Oireachtas Joint and Select Committees

Tuesday, 13 May 2014

Joint Oireachtas Committee on Education and Social Protection

Implementation of Junior Cycle Student Award: Minister for Education and Skills

4:20 pm

Photo of Aodhán Ó RíordáinAodhán Ó Ríordáin (Dublin North Central, Labour) | Oireachtas source

I was in one of the first cohorts to do the junior certificate in 1992 and I got an A in honours Irish. It was the only A I ever got, so I thought I would throw it out there as my biggest achievement in life. To echo what has been said already, people always state they want change and reform, but when it comes, they can be uncomfortable with it. I very much welcome the changes. The main concern is coming from those we hope to empower to implement this change, who are the teachers. Their main question mark is over the balance between being adjudicators and advocates for their students and how this balance might be shifted.
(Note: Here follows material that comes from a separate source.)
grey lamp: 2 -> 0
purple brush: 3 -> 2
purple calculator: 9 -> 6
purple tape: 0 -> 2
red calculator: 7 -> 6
I accept the point that we ask teachers to assess their own students in first year, second year and fifth year, and now we hope to do it in third year and we do not want 15 year olds to go into the workplace. How do we strike the balance between advocacy and assessment?
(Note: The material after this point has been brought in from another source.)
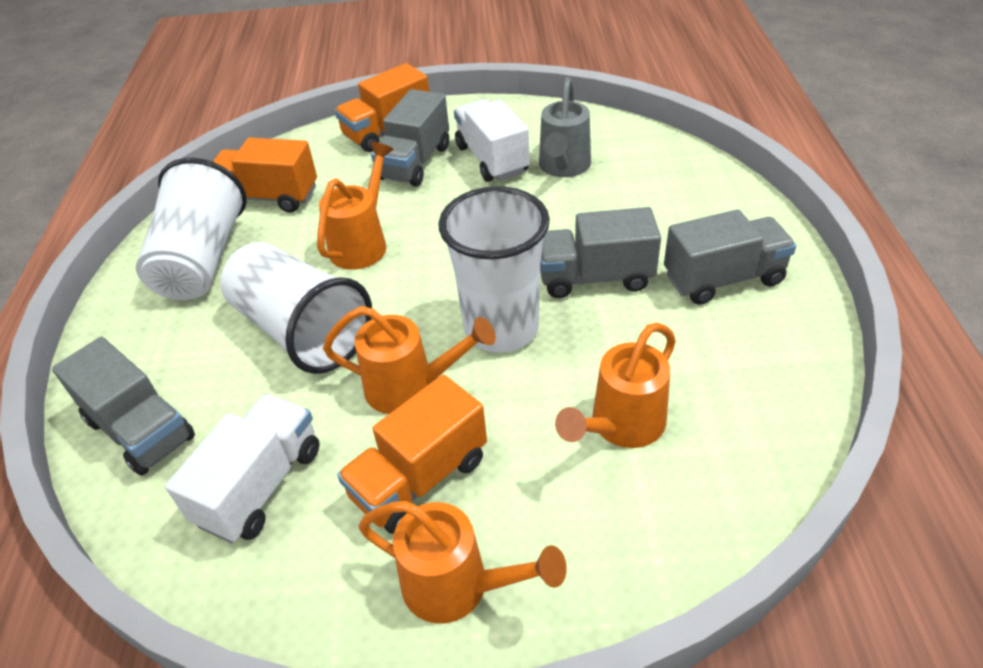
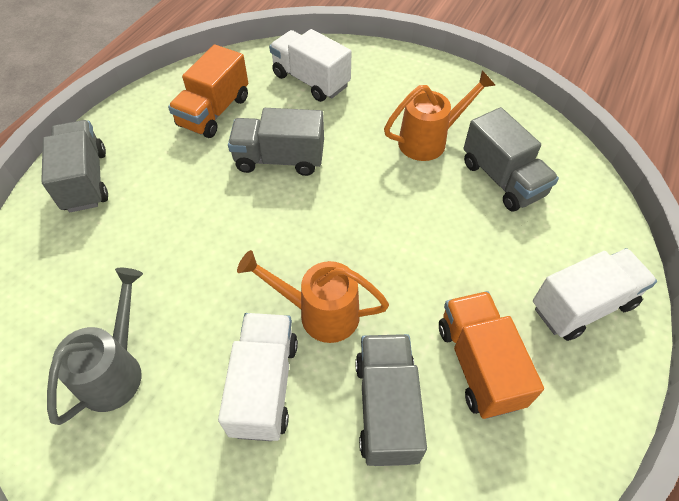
orange truck: 3 -> 2
orange watering can: 4 -> 2
white cup: 3 -> 0
white truck: 2 -> 3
I assume that over the course of time we want to change the leaving certificate. A problem at junior certificate is that 54,000 students do history at junior certificate level but only 11,000 do it at leaving certificate level whereas 54,000 students do honours geography at junior certificate level and 23,000 do it at leaving certificate level. There is a problem with students not continuing with certain subjects to leaving certificate. Is there a learning curve in this implementation as to how we might address the problem of the leaving certificate in the long term?